Michael Saylor, executive chairman of Strategy (MSTR), expressed optimism regarding the future of bitcoin, suggesting that the cryptocurrency likely reached its lowest point in early February at $60,000. Speaking at a recent event hosted by Mizuho, Saylor emphasized that market bottoms are not solely determined by valuation metrics but are influenced by seller exhaustion, as noted by analysts Dan Dolev and Alexander Jenkins.
Saylor highlighted that the dynamics of capital structure and liquidity play a more significant role in trend reversals than investor sentiment. He pointed to a current environment of limited selling pressure, driven by increasing demand from exchange-traded fund (ETF) inflows that are absorbing daily bitcoin supply, alongside companies reallocating treasury assets into the cryptocurrency.
Looking ahead, Saylor identified the integration of banking credit and digital credit as a key catalyst for the next bull market in bitcoin. He posited that this development would enable bitcoin to support a broader range of lending and credit activities, moving beyond traditional buy-and-hold strategies.

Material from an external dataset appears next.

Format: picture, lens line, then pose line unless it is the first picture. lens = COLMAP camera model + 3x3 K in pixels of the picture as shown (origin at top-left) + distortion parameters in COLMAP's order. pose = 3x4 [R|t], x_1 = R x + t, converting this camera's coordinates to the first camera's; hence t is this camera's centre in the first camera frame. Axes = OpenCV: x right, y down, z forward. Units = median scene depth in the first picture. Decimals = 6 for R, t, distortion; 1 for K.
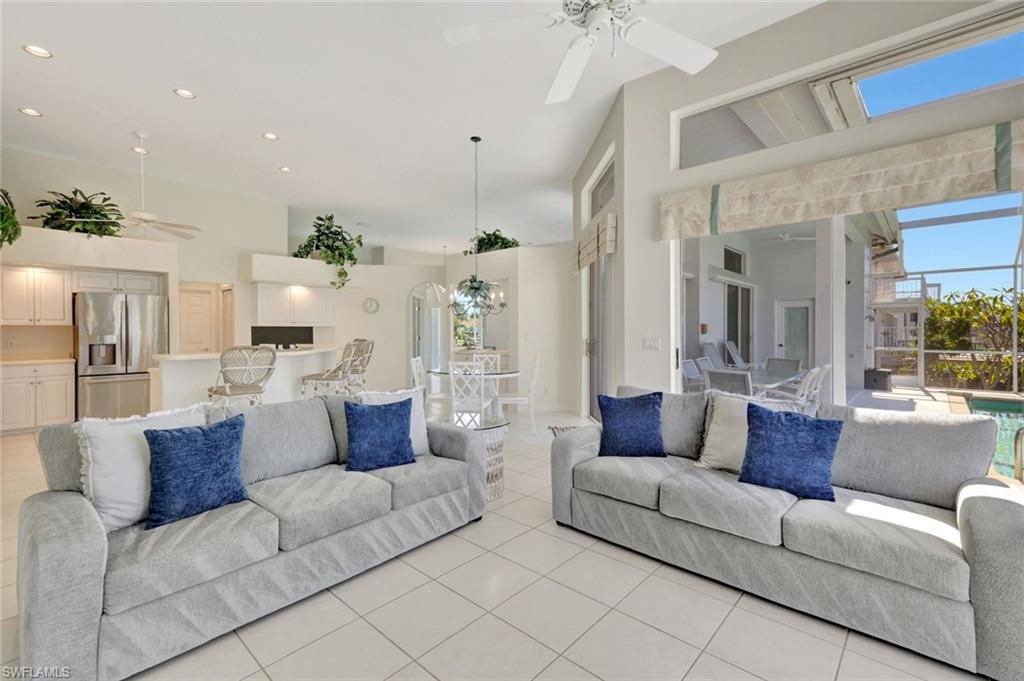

He also referenced the existing digital credit in the form of Strategy’s STRC preferred stock, which offers a yield of 11.5%. Saylor believes this yield is conservative compared to the company’s expectations for long-term bitcoin appreciation, asserting that Strategy is transforming bitcoin from a non-yielding asset into a more dynamic capital markets engine.
On the topic of quantum computing, which has sparked considerable debate regarding its potential risks to cryptocurrencies, Saylor argued that concerns are overstated. He characterized the threat as largely theoretical, suggesting that any significant risks are likely decades away and can be addressed with appropriate solutions.
Mizuho has maintained an outperform rating on Strategy, setting a price target of $320, which implies a potential upside of approximately 150% from the current trading price of $127.
Michael Saylor, executive chairman of Strategy, believes bitcoin has likely reached its market bottom and predicts future growth driven by banking and digital credit integration. He also downplayed the risks posed by quantum computing to cryptocurrencies.